PROMPT: Give the number of lines in the material below that include "down", and write nothing else.

SUPPLIED INFORMATION:
....................
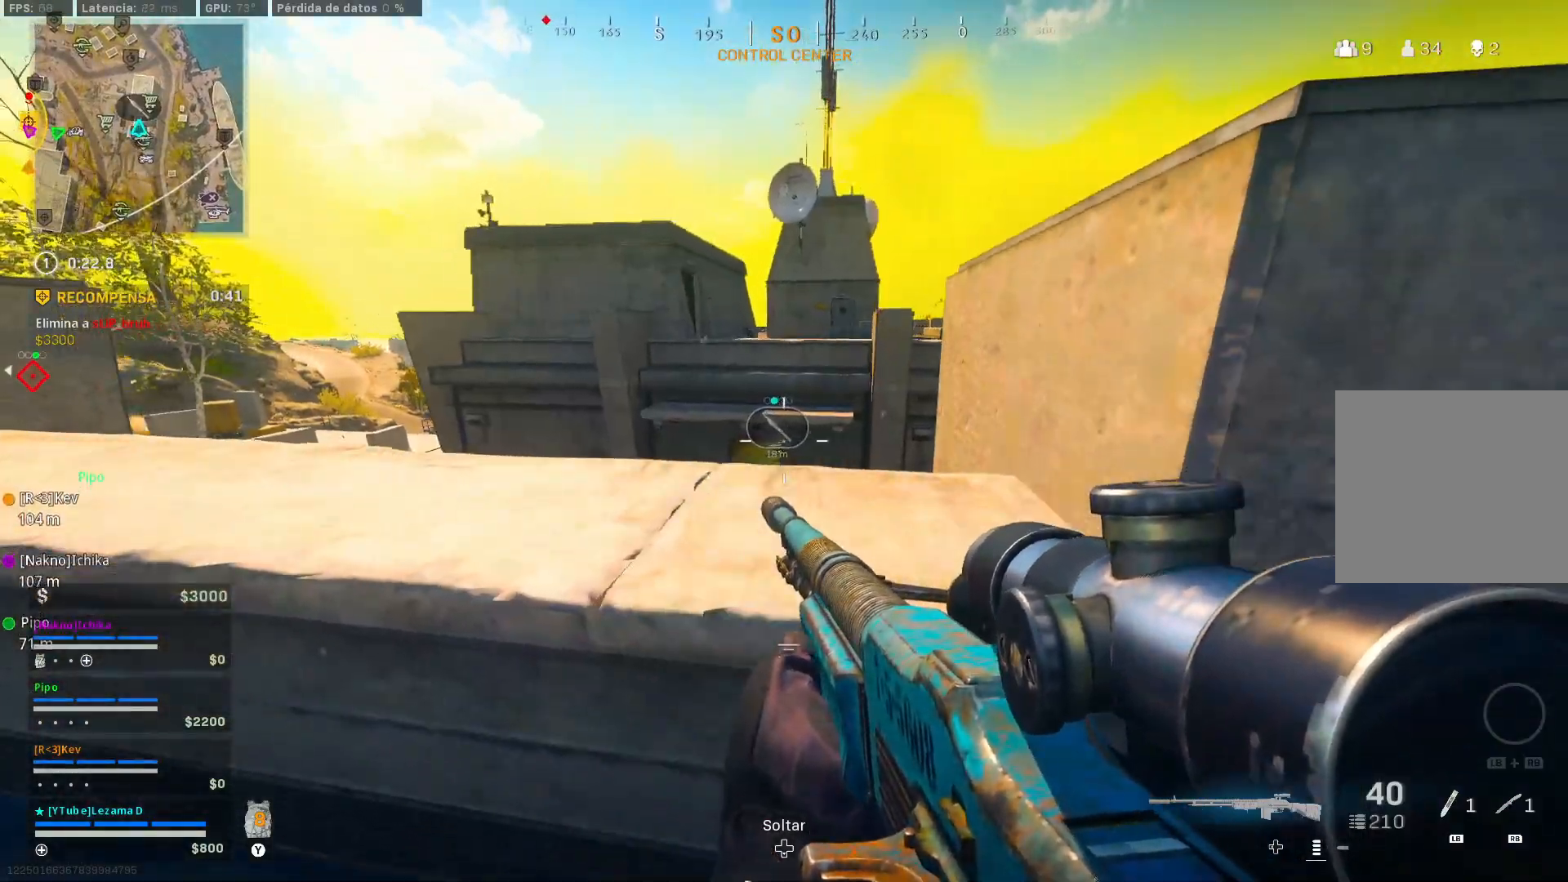
{"buttons": ["L2"], "left_stick": "down-right", "right_stick": "center", "events": [[133, "right_stick", "up-left"], [233, "right_stick", "up"], [333, "right_stick", "center"], [367, "A", "down"], [383, "left_stick", "down-right"], [483, "A", "up"], [483, "L2", "down"]]}
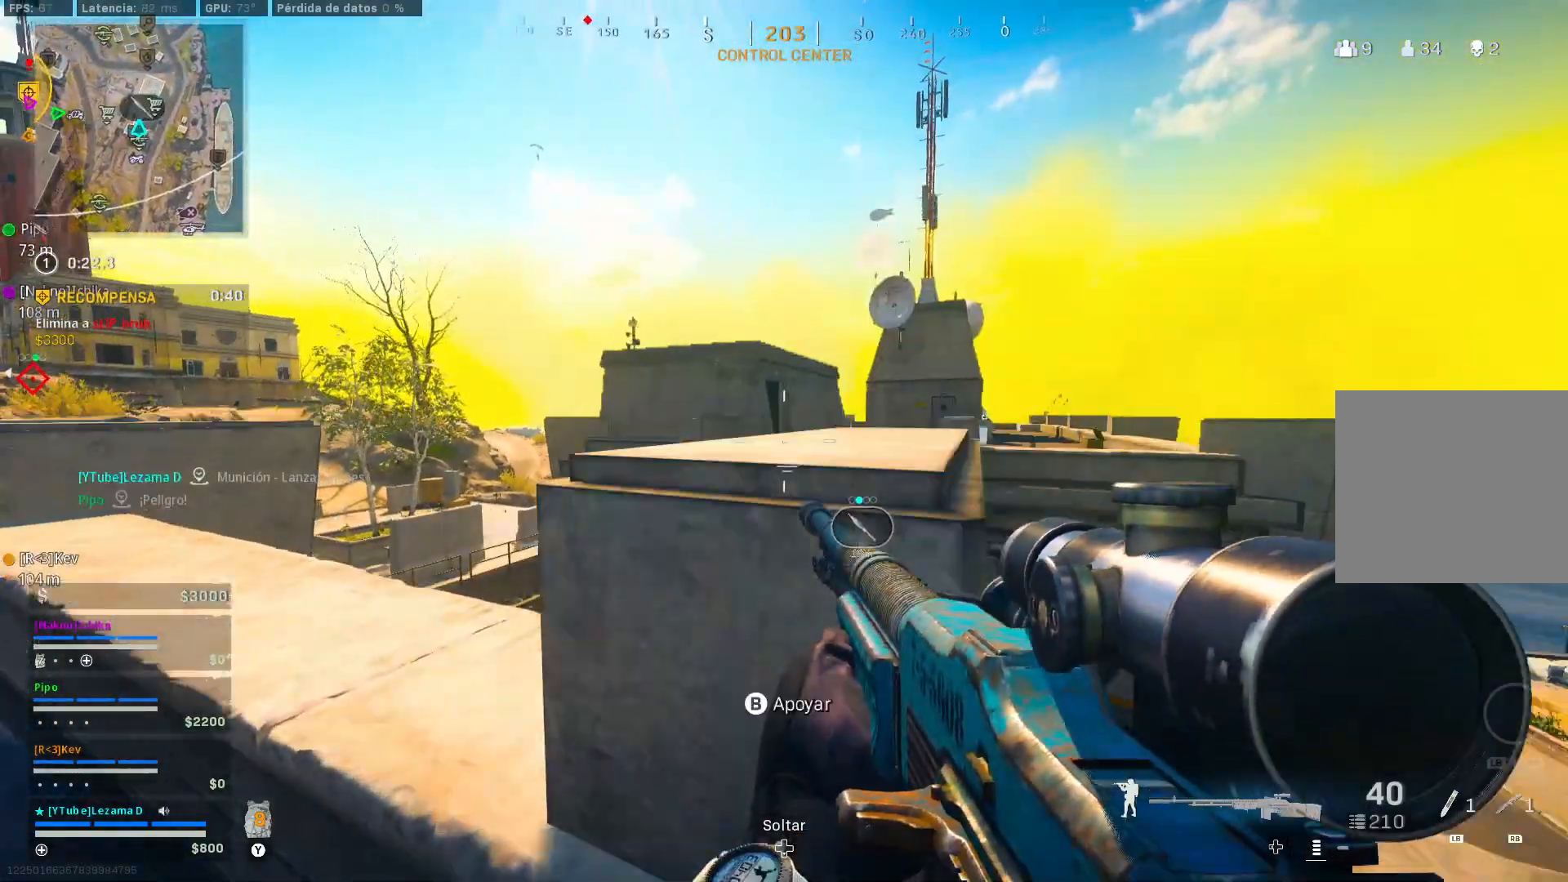
{"buttons": ["L2"], "left_stick": "center", "right_stick": "center", "events": [[183, "right_stick", "up"], [233, "left_stick", "center"], [317, "left_stick", "up-left"], [367, "right_stick", "center"], [483, "left_stick", "center"]]}
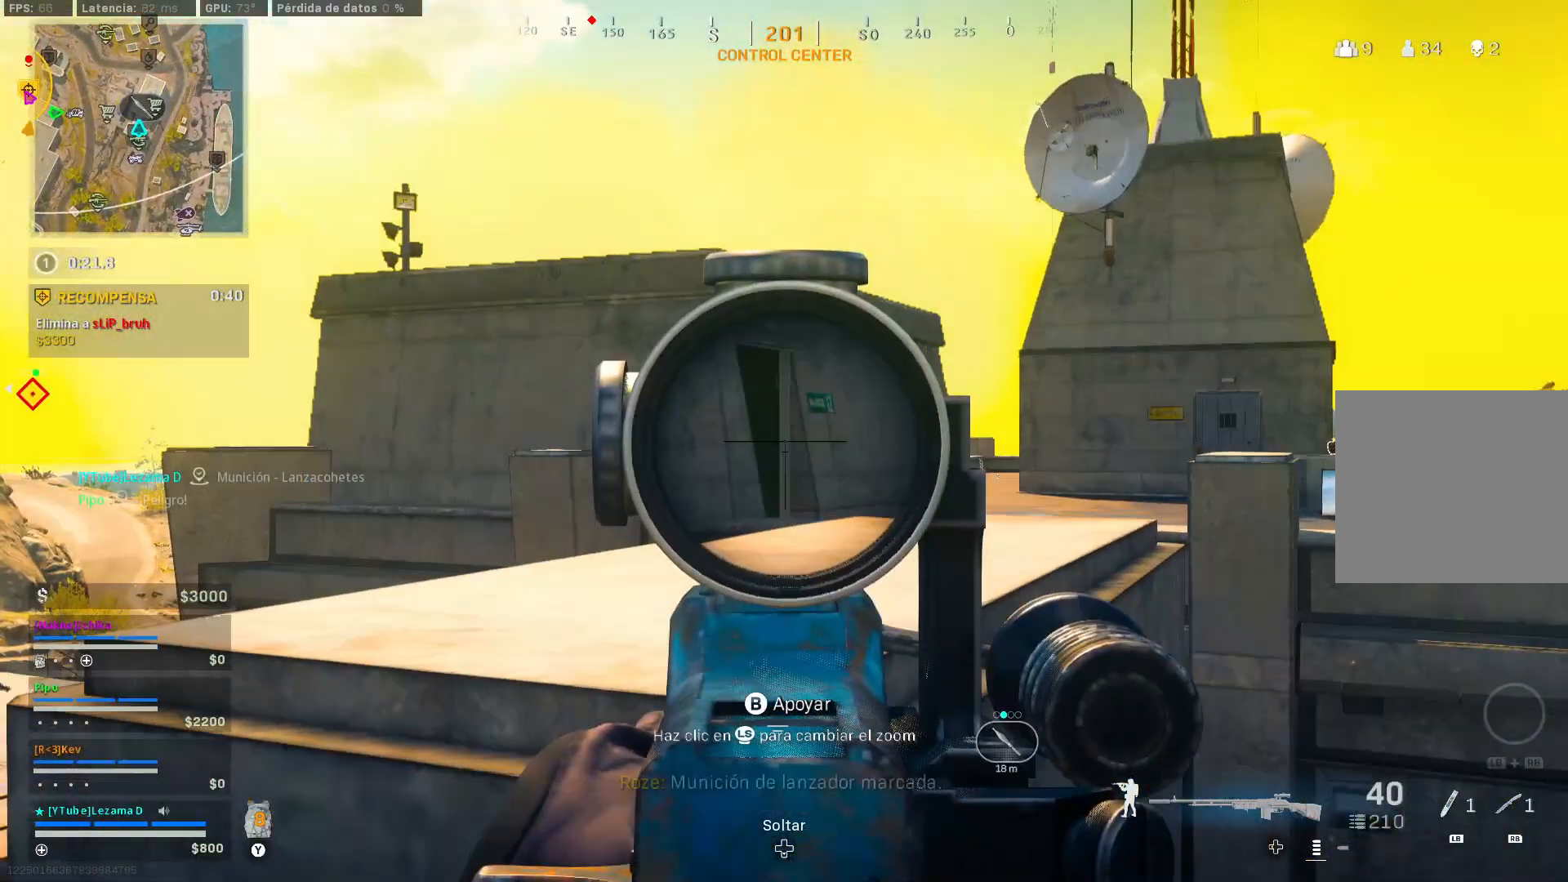
{"buttons": ["L2", "SELECT"], "left_stick": "center", "right_stick": "center", "events": [[433, "SELECT", "down"]]}
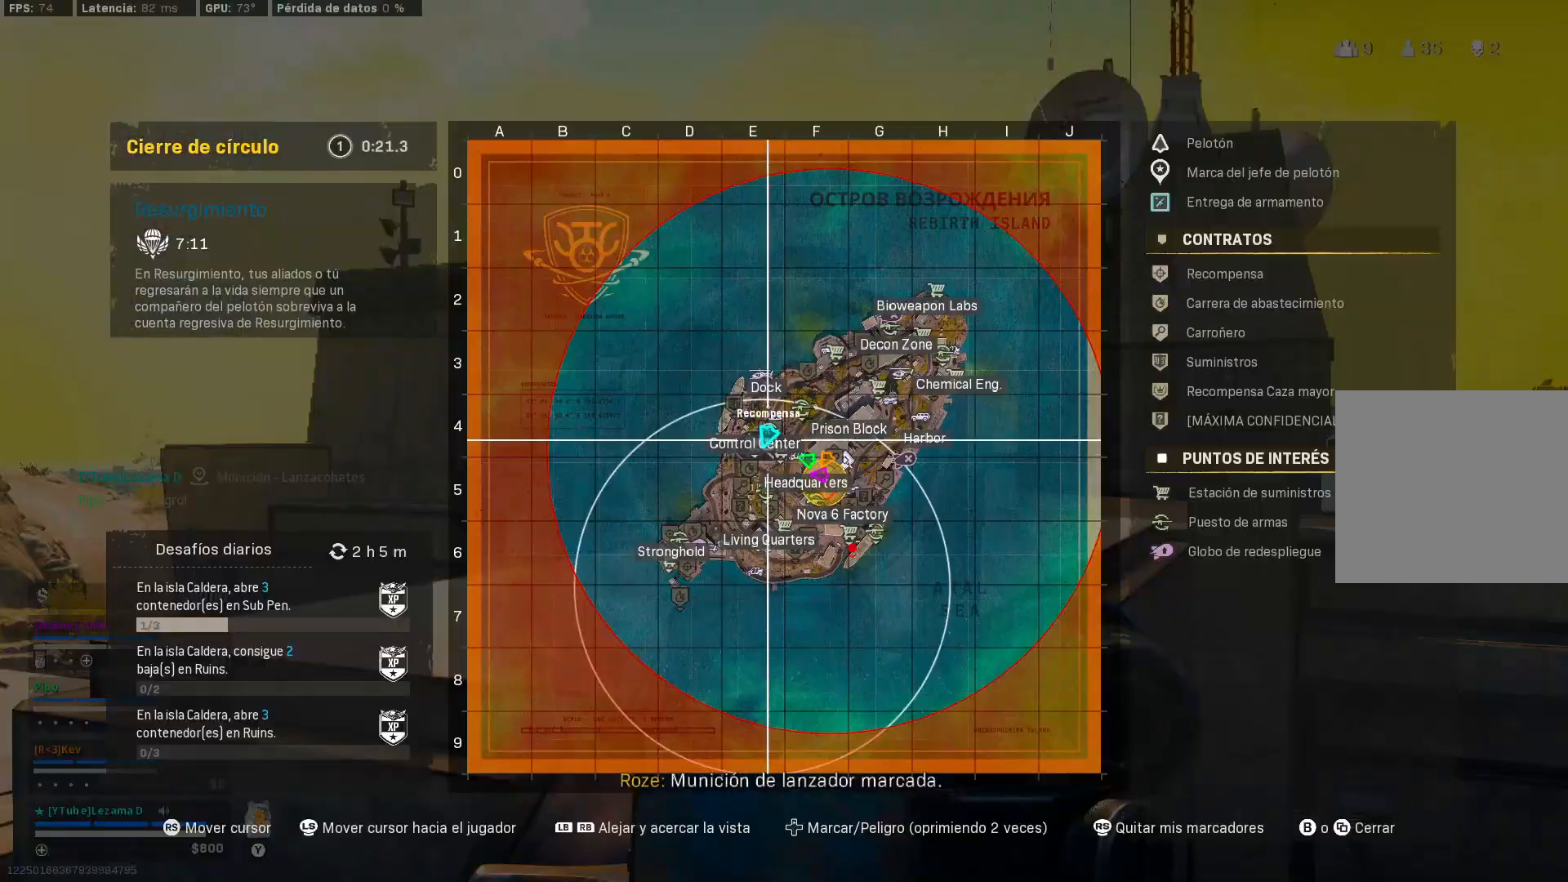
{"buttons": ["L2"], "left_stick": "center", "right_stick": "center", "events": [[33, "R3", "down"], [33, "SELECT", "up"], [83, "R3", "up"], [83, "SELECT", "down"], [183, "SELECT", "up"]]}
....................
RESPONSE BELOW: 3